Metadata schemas and tools to support digitization workflows
DWIM also means "Do What I Mean" -- this DWIM should try to do what the human operator would do by default.
Discarded name choices included: "deathworm", "deworm", "dewworm", and "dwalm".
This is really just a pie-in-the-sky proof of concept / thought experiment kind of thing. Its origins are likely related to a sleepless night after eating junk food right before I went to bed. Curse you, Voortman vanilla wafers!
We have four major areas where we digitize content:
- Digitization Services:
- Time-based media - uses the MDPI workflow tools
- Image-based media - uses ImageProc and varous scripts
- BDPL for born-digital content - uses manual processes and scripts
- IULMIA for film - this is a new workflow that is TBD
All of our digitization workflows follow the same overall structure:
- Someone requests some things to get digitized and delivers the physical media along with some documentation describing the metadata, etc.
- The digitization specialist will...
- prepare the media for digitization, which may include cleaning/repair
- digitize the media and verify it looks or sounds "right"
- process metadata is recorded (even if it is "this one is done")
- the files are pushed to a server somewhere
- return the materials to the requester
- Automated systems will...
- run some technical QC checks
- create derivatives (as needed)
- distribute the derivatives (as needed)
- store the data in a preservation / archive system
Right now the processes that we use for digitization, processing, distribution, packaging, and metadata collection vary greatly between different projects, media types, and sometimes within the same project. Most of this is because we've created one-off processes that were specific to the need at hand and they became the "go to" system for far longer than the project's lifespan.
Additionally, most of our workflows are centered around each physical object (PO) individually, rather than around the intellectual object (IO) as a whole.
Ideally we should have a human- and machine-readable record of how physical media became a digital object that can be stored with the object in a preservation system for future reference.
This primarily focused on these areas:
- Describing the structure of the physical media components comprising
the intellectual object
- order and description of the physical media
- purpose of the physical media ("performance program", and the like)
- Description of the physical media
- Physical description (type, size, length, media vendor, etc)
- Information required for successful playback (speed, groove size, etc)
- Conservation concerns
- Inspection details (warping, damage, fungus, etc)
- Conservation actions (baking, freezing, cleaning, etc)
- Digitization information
- Equipment setup details (software configuration, signal chains, etc)
- Basic information of the produced files (duration, color space, etc)
- Processing / Packaging / Distribution Information
- Provide hints to derivative creation (such as "audio is on stream 3")
- Override any automated QC checks for special cases
- defer distribution to an access/preservation system, etc.

[Dataset items]
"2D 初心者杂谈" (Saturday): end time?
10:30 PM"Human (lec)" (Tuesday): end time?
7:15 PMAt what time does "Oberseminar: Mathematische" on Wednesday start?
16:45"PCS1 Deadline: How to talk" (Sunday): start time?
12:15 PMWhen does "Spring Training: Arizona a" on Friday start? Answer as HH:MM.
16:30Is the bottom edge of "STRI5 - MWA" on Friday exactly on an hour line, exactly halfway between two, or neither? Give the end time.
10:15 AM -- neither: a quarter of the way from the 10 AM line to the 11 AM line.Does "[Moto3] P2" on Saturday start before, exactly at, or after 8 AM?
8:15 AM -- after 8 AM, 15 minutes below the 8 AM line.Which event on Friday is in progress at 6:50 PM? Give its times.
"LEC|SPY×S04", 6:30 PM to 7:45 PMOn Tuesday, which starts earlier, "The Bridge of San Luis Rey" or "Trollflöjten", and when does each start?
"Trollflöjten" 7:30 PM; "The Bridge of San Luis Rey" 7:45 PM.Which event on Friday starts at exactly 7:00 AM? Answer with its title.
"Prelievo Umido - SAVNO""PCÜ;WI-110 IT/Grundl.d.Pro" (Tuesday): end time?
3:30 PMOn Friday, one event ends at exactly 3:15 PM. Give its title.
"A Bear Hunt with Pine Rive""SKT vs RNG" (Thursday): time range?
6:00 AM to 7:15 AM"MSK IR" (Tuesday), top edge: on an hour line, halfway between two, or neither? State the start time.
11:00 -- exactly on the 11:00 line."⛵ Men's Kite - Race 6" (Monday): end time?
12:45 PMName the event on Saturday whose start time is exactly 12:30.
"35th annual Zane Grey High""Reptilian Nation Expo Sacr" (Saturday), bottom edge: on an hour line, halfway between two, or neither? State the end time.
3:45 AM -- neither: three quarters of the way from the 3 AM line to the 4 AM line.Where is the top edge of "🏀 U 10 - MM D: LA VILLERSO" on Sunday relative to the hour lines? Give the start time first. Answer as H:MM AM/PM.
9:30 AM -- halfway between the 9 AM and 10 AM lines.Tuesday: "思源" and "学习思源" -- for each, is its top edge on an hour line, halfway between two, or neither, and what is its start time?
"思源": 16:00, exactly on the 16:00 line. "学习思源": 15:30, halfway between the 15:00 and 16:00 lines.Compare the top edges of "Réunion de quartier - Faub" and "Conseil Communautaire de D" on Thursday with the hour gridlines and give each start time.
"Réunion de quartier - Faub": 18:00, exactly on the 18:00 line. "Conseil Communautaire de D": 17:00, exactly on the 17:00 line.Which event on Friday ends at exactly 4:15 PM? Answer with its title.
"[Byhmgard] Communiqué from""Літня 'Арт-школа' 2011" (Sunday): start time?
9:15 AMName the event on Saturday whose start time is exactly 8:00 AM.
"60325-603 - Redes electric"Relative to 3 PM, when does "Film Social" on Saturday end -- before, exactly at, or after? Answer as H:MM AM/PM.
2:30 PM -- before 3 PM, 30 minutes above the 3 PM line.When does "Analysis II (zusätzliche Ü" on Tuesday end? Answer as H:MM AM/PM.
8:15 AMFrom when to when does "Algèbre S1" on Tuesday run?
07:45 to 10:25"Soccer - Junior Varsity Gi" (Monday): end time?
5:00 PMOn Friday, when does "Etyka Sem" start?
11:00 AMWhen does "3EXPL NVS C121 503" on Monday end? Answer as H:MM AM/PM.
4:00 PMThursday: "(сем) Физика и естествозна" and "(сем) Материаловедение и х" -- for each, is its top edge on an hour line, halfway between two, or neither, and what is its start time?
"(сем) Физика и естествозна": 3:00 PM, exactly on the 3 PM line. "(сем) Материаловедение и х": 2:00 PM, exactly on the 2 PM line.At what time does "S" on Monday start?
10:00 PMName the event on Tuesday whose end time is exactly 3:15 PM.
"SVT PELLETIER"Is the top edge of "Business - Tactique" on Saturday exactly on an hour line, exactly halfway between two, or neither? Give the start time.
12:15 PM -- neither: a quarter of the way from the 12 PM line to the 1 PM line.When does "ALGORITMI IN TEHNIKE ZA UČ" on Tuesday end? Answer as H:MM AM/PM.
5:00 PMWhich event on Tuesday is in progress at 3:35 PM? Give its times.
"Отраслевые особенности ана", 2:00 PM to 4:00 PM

* [Instruction] Continue the text on metadata for digitization workflows from where it stops.

* [The output]
- Processing logs, qc checks, etc will be collected
This information is explicitly not in scope except to support the functionality above:
- Descriptive metadata
- Only the bare minimum metadata is used to identify the physical media
- Identifiers can be included to refer to the system of record
- Ownership / Access control
- Only supporting communicating with the owner and returning media
- TBD: processing hints?
- Details about the content
- Only information relevant to creating/playing the digital copy is allowed, such as "audio volume is low on source" but not "speech begins at 3 minutes"
Details of the human workflow for digitization, such as project management or tools used, are not prescriptive -- they are intended to be illustrative of how in-scope functionality could fit into the bigger picture or to provide an example of how one could include this functionality.
The first pass of this concept is targeted directly at AV and Film digitization since there is a desire to retire the MDPI workflow tools and IULMIA will be adding a new Film scanner in the coming months.
The files used for storing metadata will be YAML. The decision to use this format is detailed in Why YAML
Where possible, the YAML files should be validated against a JSON schema for structural correctness and logically validated when processing.
Each IO will be given a organizationally unique identifier. These can be barcodes, VA numbers, etc. This ID will be used as the folder that contains all of the metadata, POs, and sidecar files that make up the IO.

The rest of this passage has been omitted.